═══ Te lezen fragment ═══

HEEFT DE VOLGENDE VERORDENING VASTGESTELD:

DEEL I

Contingenten

Artikel 1

1. Voor de periode van 1 juli 2002 tot en met 30 juni 2003 wordt voor bevroren rundvlees van GN-code 0202 en producten van GN-code 0206 29 91 een tariefcontingent geopend van 53000 ton, uitgedrukt in vlees zonder been.

Het volgnummer van dit tariefcontingent is 09.4003.

2. Voor de afboeking op dit contingent komt 100 kg vlees met been overeen met 77 kg vlees zonder been.

3. In deze verordening wordt onder "bevroren vlees" verstaan vlees in bevroren toestand dat op het moment waarop het in het douanegebied van de Gemeenschap wordt binnengebracht een kerntemperatuur van ten hoogste -12 °C heeft.

4. Voor het in lid 1 bedoelde contingent bedraagt het toe te passen recht van het gemeenschappelijk douanetarief 20 ad valorem.

5. Het in artikel 1 bedoelde tariefcontingent wordt in twee deelcontingenten gesplitst: deelcontingent I en deelcontingent II, met elk 26500 ton.

═══

Doelen:
1: Geef voor elk van de volgende beweringen aan of ze overeenkomt met het fragment over het rundvleescontingent, en citeer daarbij letterlijk de woorden uit het fragment die de doorslag geven. (a) Het tariefcontingent heeft het volgnummer 09.4003. (b) Voor de afboeking komt 100 kg vlees met been overeen met 87 kg vlees zonder been. (c) Elk van de twee deelcontingenten omvat 26500 ton.
2: Neem uit het fragment over het rundvleescontingent alles woordelijk over, van "1. Voor de periode" tot en met "20 ad valorem.".

═══ Aangeleverde gegevens ═══

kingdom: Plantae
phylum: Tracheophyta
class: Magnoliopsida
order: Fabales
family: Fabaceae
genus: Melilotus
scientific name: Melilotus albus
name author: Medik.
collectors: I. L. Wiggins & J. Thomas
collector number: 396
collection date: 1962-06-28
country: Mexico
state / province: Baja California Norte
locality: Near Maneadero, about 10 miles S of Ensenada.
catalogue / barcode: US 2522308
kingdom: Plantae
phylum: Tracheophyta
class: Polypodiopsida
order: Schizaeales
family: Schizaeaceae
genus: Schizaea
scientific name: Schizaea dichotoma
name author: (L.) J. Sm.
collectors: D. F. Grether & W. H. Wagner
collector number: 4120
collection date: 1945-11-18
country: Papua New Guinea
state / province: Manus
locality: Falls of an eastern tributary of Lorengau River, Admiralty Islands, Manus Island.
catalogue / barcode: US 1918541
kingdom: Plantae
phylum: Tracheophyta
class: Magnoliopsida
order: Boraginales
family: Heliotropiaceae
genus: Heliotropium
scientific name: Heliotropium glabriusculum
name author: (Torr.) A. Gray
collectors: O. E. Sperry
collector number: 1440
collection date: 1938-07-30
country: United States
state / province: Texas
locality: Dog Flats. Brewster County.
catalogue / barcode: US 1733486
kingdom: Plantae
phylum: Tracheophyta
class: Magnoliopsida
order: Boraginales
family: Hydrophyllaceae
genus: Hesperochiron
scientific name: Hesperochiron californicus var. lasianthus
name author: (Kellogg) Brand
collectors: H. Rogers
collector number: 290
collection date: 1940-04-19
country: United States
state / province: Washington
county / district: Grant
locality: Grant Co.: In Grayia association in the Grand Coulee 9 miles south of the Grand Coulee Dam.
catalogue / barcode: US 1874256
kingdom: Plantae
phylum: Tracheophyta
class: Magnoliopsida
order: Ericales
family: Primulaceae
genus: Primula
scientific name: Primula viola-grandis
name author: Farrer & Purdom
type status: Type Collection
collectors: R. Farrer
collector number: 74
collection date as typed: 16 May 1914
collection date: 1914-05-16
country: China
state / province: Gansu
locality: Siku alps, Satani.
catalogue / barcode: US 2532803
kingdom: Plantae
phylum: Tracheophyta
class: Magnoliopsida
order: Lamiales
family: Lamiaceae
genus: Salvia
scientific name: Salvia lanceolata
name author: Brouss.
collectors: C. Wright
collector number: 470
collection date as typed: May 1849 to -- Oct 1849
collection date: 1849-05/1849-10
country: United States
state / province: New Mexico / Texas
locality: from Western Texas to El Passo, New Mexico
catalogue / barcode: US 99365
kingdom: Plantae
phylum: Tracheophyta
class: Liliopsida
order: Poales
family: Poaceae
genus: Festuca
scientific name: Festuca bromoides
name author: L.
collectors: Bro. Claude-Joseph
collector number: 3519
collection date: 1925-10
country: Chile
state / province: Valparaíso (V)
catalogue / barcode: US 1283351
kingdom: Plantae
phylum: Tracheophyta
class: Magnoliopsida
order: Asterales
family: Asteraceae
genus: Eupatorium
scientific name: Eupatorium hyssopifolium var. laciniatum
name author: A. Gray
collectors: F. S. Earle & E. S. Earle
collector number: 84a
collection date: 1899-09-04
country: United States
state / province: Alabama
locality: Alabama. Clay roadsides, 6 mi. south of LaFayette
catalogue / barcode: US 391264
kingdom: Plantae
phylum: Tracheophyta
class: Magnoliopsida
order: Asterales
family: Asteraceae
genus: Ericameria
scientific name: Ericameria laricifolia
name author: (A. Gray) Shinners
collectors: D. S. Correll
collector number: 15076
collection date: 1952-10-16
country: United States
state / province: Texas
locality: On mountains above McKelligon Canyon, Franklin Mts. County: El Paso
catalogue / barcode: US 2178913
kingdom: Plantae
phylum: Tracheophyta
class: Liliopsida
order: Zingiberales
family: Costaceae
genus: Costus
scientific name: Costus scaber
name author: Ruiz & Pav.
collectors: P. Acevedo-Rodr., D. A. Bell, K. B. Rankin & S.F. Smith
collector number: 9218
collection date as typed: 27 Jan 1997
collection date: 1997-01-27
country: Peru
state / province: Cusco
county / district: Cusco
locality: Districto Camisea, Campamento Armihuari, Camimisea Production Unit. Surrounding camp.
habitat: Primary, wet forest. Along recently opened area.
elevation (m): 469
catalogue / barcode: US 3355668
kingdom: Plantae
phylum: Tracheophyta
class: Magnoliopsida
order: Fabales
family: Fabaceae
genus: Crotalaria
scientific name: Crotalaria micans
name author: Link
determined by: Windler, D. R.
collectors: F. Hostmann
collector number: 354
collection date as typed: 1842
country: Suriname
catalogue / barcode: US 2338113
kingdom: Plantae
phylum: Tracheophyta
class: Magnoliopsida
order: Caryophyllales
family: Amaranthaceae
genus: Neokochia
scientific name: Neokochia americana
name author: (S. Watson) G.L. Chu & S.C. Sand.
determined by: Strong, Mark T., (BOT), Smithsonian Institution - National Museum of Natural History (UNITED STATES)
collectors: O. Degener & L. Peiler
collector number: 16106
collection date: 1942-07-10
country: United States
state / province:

═══

Uitwerkingen:
1:
(a) Ja: "Het volgnummer van dit tariefcontingent is 09.4003."
(b) Nee: "100 kg vlees met been overeen met 77 kg vlees zonder been"
(c) Ja: "deelcontingent I en deelcontingent II, met elk 26500 ton"

2:
1. Voor de periode van 1 juli 2002 tot en met 30 juni 2003 wordt voor bevroren rundvlees van GN-code 0202 en producten van GN-code 0206 29 91 een tariefcontingent geopend van 53000 ton, uitgedrukt in vlees zonder been.

Het volgnummer van dit tariefcontingent is 09.4003.

2. Voor de afboeking op dit contingent komt 100 kg vlees met been overeen met 77 kg vlees zonder been.

3. In deze verordening wordt onder "bevroren vlees" verstaan vlees in bevroren toestand dat op het moment waarop het in het douanegebied van de Gemeenschap wordt binnengebracht een kerntemperatuur van ten hoogste -12 °C heeft.

4. Voor het in lid 1 bedoelde contingent bedraagt het toe te passen recht van het gemeenschappelijk douanetarief 20 ad valorem.